What is important here is that the $p$-values $p_1,\ldots,p_n$ are independent and constructed so that if the null $H_i$ is true, $p_i\sim U[0,1]$. They are not restricted to one-sided tests/p-values.
For example, for Fisher's test with test statistic
$$F=-2\sum_i\ln(p_i),$$
we obtain its null distribution ($\chi^2_{2n}$) as follows: let
$y=g(p_i):=-2\ln(p_i)$. Then, $p_i=g^{-1}(y)=e^{-\frac{1}{2}y}$
and the density of $-2\ln(p_i)$ is given by
$$ f_{-2\ln(p_i)}(y)=f_{p_i}(g^{-1}(y))\left|\frac{\partial}{\partial y}g^{-1}(y)\right|.
$$
Note
$$\frac{\partial}{\partial
y}g^{-1}(y)=-\frac{1}{2}e^{-\frac{1}{2}y}$$
and
$$\left|\frac{\partial}{\partial y}g^{-1}(y)\right|=\frac{1}{2}e^{-\frac{1}{2}y}.$$
We have $f_{p_i}(g^{-1}(y))=1\;\forall\;g^{-1}(y)\in[0,1]$ (a standard uniform density). This implies
$$f_{-2\ln(p_i)}(y)=\frac{1}{2}e^{-\frac{1}{2}y}.$$
The density of a $\chi^2_R$ random variable is
$$f_{\chi^2_R}(y)=\frac{1}{2^{R/2}\Gamma(R/2)}y^{\frac{R}{2}-1}e^{-\frac{y}{2}}.$$
With $R=2$, we get $f_{\chi^2_2}(y)=\frac{1}{2\Gamma(1)}e^{-\frac{y}{2}}.$ Recall that $\Gamma(1)=\int_0^\infty t^{1-1}e^{-t}\;dt=1$. So,
$$
f_{\chi^2_2}(y)=\frac{1}{2}e^{-\frac{y}{2}}.
$$
We have shown that $f_{-2\ln(p_i)}(y)=f_{\chi^2_2}(y)$. The proof is
complete since the sum of $n$ independent
$\chi^2_R$ r.v.s is distributed as $\chi^2_{n\cdot R}$.

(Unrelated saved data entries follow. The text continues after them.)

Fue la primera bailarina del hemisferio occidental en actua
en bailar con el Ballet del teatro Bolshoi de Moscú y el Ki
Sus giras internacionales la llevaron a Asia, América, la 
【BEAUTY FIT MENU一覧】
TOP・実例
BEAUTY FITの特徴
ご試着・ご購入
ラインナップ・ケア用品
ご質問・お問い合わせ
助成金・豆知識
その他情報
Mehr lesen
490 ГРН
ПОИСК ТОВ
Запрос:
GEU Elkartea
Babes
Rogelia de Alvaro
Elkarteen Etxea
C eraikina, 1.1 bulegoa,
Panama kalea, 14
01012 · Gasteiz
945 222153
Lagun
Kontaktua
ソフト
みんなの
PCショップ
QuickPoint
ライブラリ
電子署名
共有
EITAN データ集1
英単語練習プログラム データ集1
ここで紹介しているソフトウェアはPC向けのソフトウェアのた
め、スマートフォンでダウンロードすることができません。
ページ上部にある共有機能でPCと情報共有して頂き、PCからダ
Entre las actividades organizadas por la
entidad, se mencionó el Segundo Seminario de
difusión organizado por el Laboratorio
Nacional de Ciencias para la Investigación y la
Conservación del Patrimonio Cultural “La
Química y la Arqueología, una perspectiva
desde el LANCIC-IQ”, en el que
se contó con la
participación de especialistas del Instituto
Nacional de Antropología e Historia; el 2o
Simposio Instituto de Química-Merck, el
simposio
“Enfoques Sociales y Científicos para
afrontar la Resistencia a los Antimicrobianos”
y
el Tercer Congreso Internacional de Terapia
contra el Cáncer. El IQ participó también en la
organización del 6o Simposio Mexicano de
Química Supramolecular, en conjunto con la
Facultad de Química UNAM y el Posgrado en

That and why $p$-values are uniform under the null is for example discussed here: Why are p-values uniformly distributed under the null hypothesis?
My conjecture for your mistaken claim that you may only use one-sided p-values might be addressed here: Fisher's method for combing p-values - what about the lower tail?
The link explains that only large values of the test statistic provides evidence against the meta-null that all nulls $H_i$ are true, because the way the statistic is constructed, small $p_i$ translate into a large test statistic $F$.